There’s a wall of potty talk that circles the public restroom in the center of St. Augustine’s Old Town on St. George St. It follows a chronology of lavatory achievements through the ages as a testament to shitty innovations in evacuations. So before you make a big stink and turn a blind eye to an issue this pressing, just cut the crap and log into a blog that offers a fulfilling means to an end:
“This small chamber, located inside an ancient dwelling, had a drainage system that connected to other dwellings, and may have been an early toilet and sewage system.”
“This large public latrine with marble-topped toilets was used by the elite as a privilege of royalty and nobility.”
“Sir John Harrington published a book describing the forerunner to the modern flush toilet and installed one for his godmother, Queen Elizabeth I, at Richmond Palace, which she refused to use because it made too much noise.”

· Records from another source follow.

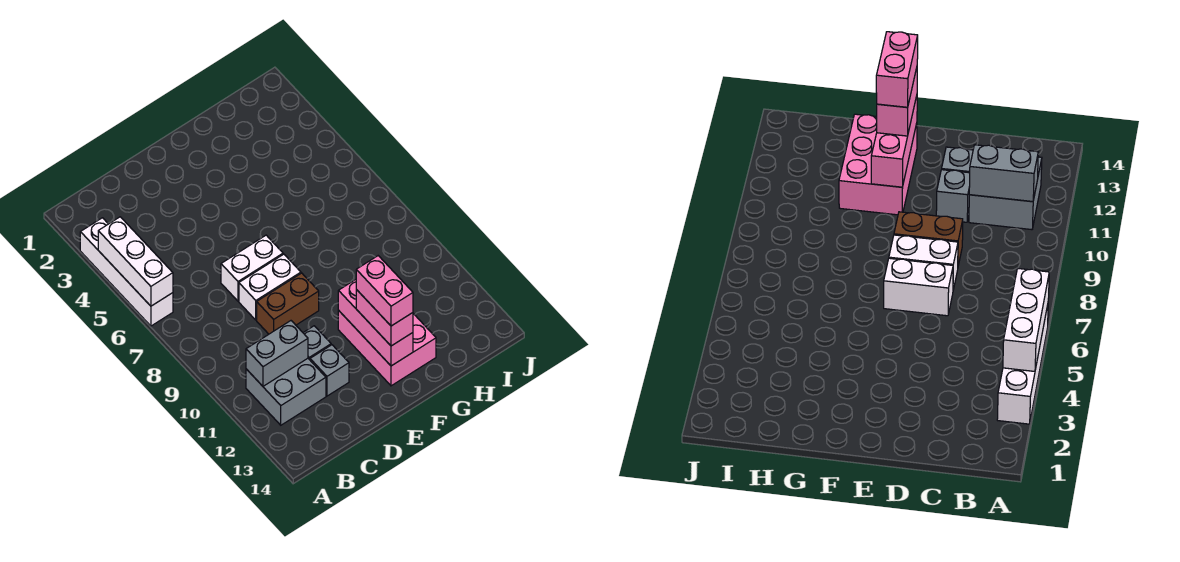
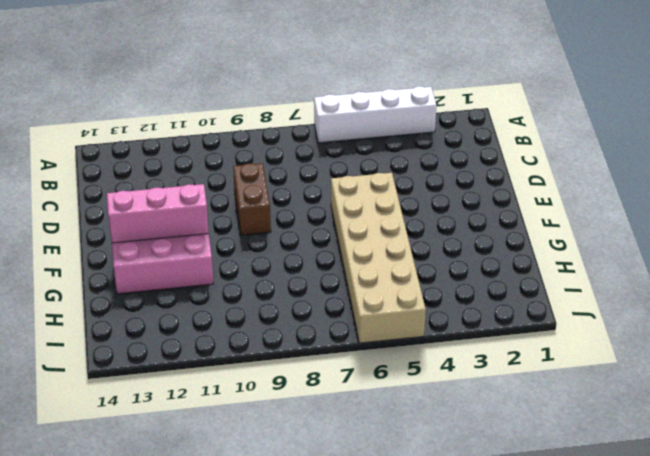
tan brick E5:J6 level 1 -> none
none -> grey brick B11:C12 level 1
none -> white brick D7:E7 level 1
none -> white brick D8:E8 level 1

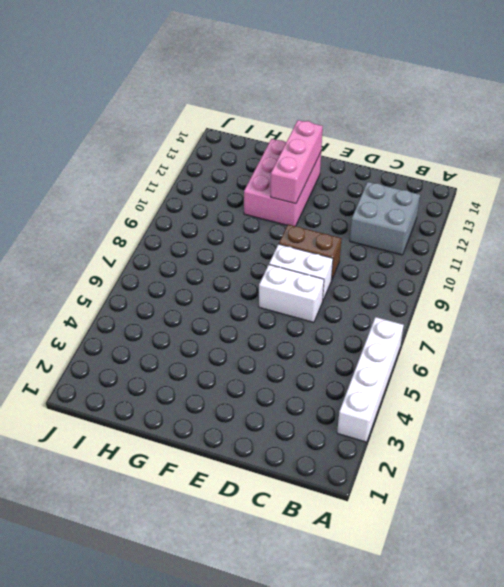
none -> grey brick D11 level 1
none -> grey brick D12 level 1
none -> white brick A4:A6 level 2

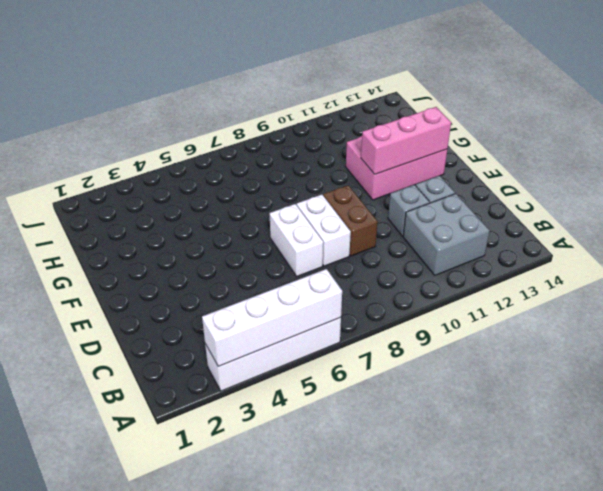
white brick A3:A6 level 2 -> white brick A4:A6 level 2
none -> grey brick B11:C11 level 2
none -> pink brick F12:F13 level 3
none -> pink brick F12:F13 level 4

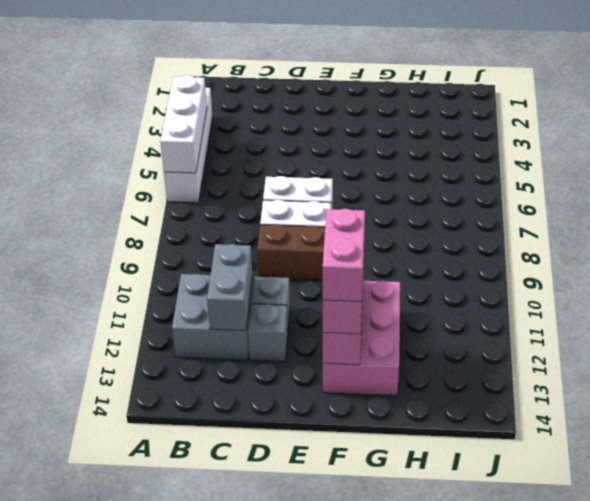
grey brick C11:C12 level 2 -> grey brick B11:C11 level 2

“This British chamber pot, a ceramic called Sponged Pearlware, was used by St. Augustine colonists.”
“Archaeologists excavated this toilet from the moat that ran along the Cubo Line, a defensive earthwork that protected access to the city. Long used as a dump by St. Augustine residents, the city filled in the moat in 1900.”
Society has made major advances in personal hygiene, to the extent that there are deco palaces devoted to pepsic discomfort…
while also allowing for targeted political commentary.